Fast Subspace Fluid Simulation with a Temporally-Aware Basis

TL;DR

This paper introduces a fast, memory-efficient fluid simulation method using Dynamic Mode Decomposition that allows real-time control and high fidelity in graphics applications, outperforming traditional reduced-order models.

Contribution

The novel integration of DMD with control and optimization techniques enables real-time, user-controllable fluid simulations with improved performance and fidelity over existing methods.

Findings

Robust performance across diverse scenarios including vortex rings and plumes.

Significantly fewer basis functions needed compared to traditional spatial ROMs.

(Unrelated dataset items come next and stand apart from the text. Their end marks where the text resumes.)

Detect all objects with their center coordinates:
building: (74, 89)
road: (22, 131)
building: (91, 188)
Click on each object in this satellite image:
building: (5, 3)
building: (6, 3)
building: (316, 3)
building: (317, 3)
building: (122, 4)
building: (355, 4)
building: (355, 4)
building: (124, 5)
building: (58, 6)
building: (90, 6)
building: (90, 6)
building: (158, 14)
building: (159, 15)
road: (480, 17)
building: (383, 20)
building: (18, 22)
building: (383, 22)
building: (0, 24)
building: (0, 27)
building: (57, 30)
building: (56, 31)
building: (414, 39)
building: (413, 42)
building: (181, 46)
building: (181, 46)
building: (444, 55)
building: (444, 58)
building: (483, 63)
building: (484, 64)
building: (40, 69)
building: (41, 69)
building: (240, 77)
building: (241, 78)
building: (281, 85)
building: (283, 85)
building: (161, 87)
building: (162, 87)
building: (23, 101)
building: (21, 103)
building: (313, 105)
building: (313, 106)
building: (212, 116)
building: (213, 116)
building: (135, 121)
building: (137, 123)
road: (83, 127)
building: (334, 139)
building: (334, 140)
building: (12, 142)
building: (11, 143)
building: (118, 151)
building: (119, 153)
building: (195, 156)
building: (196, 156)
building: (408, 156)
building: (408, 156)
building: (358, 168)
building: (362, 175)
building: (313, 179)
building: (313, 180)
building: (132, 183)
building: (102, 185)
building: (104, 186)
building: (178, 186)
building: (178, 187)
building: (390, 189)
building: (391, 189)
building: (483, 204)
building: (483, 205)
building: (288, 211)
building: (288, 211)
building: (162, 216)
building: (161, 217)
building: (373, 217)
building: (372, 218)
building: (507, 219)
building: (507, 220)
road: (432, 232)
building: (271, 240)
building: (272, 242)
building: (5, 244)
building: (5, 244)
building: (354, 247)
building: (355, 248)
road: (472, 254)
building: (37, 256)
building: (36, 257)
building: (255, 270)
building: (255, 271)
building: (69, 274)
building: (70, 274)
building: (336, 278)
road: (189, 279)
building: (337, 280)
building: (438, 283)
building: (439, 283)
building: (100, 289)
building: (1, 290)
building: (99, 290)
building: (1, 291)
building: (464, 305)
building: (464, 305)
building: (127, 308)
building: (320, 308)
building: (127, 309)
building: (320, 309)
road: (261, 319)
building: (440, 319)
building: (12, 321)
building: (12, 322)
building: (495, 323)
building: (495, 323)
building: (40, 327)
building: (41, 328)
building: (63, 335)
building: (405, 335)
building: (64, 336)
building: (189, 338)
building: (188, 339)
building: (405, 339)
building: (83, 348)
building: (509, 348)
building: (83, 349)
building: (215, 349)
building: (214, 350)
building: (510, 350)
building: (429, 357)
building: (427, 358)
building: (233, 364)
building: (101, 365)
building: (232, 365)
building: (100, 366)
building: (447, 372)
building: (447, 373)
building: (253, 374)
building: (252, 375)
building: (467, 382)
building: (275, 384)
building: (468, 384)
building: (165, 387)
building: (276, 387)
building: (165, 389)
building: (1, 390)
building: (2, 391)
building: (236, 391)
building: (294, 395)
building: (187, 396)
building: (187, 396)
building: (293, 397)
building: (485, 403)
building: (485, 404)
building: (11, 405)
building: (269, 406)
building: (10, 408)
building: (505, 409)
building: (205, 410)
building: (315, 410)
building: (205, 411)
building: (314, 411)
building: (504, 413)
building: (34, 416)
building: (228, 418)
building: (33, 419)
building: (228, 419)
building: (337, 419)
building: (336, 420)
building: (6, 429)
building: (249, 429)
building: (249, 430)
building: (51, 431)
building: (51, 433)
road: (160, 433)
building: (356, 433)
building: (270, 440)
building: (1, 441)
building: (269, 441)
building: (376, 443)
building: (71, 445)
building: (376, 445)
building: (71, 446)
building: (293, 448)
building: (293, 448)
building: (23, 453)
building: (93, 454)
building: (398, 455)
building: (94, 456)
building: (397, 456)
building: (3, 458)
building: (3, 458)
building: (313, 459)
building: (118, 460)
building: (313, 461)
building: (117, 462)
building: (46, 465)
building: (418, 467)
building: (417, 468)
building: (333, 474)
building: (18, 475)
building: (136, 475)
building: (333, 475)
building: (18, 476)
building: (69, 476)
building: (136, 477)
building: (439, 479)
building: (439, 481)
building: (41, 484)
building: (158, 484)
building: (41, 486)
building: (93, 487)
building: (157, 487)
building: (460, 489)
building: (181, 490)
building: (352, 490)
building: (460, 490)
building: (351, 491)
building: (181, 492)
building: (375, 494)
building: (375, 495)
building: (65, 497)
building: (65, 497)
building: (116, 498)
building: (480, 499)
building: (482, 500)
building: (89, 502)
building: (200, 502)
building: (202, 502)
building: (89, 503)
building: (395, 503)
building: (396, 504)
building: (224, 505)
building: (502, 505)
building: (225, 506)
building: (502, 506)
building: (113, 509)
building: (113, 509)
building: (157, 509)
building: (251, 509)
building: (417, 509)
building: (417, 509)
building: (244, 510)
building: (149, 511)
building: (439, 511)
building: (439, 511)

Enables time-reversible and super-resolution fluid simulations.

Abstract

We present a novel reduced-order fluid simulation technique leveraging Dynamic Mode Decomposition (DMD) to achieve fast, memory-efficient, and user-controllable subspace simulation. We demonstrate that our approach combines the strengths of both spatial reduced order models (ROMs) as well as spectral decompositions. By optimizing for the operator that evolves a system state from one timestep to the next, rather than the system state itself, we gain both the compressive power of spatial ROMs as well as the intuitive physical dynamics of spectral methods. The latter property is of particular interest in graphics applications, where user control of fluid phenomena is of high demand. We demonstrate this in various applications including spatial and temporal modulation tools and fluid upscaling with added turbulence. We adapt DMD for graphics applications by reducing computational overhead, incorporating user-defined force inputs, and optimizing memory usage with randomized SVD. The integration of OptDMD and DMD with Control (DMDc) facilitates noise-robust reconstruction and real-time user interaction. We demonstrate the technique's robustness across diverse simulation scenarios, including artistic editing, time-reversal, and super-resolution. Through experimental validation on challenging scenarios, such as colliding vortex rings and boundary-interacting plumes, our method also exhibits superior performance and fidelity with significantly fewer basis functions compared to existing spatial ROMs. The inherent linearity of the DMD operator enables unique application modes, such as time-reversible fluid simulation. This work establishes another avenue for developing real-time, high-quality fluid simulations, enriching the space of fluid simulation techniques in interactive graphics and animation.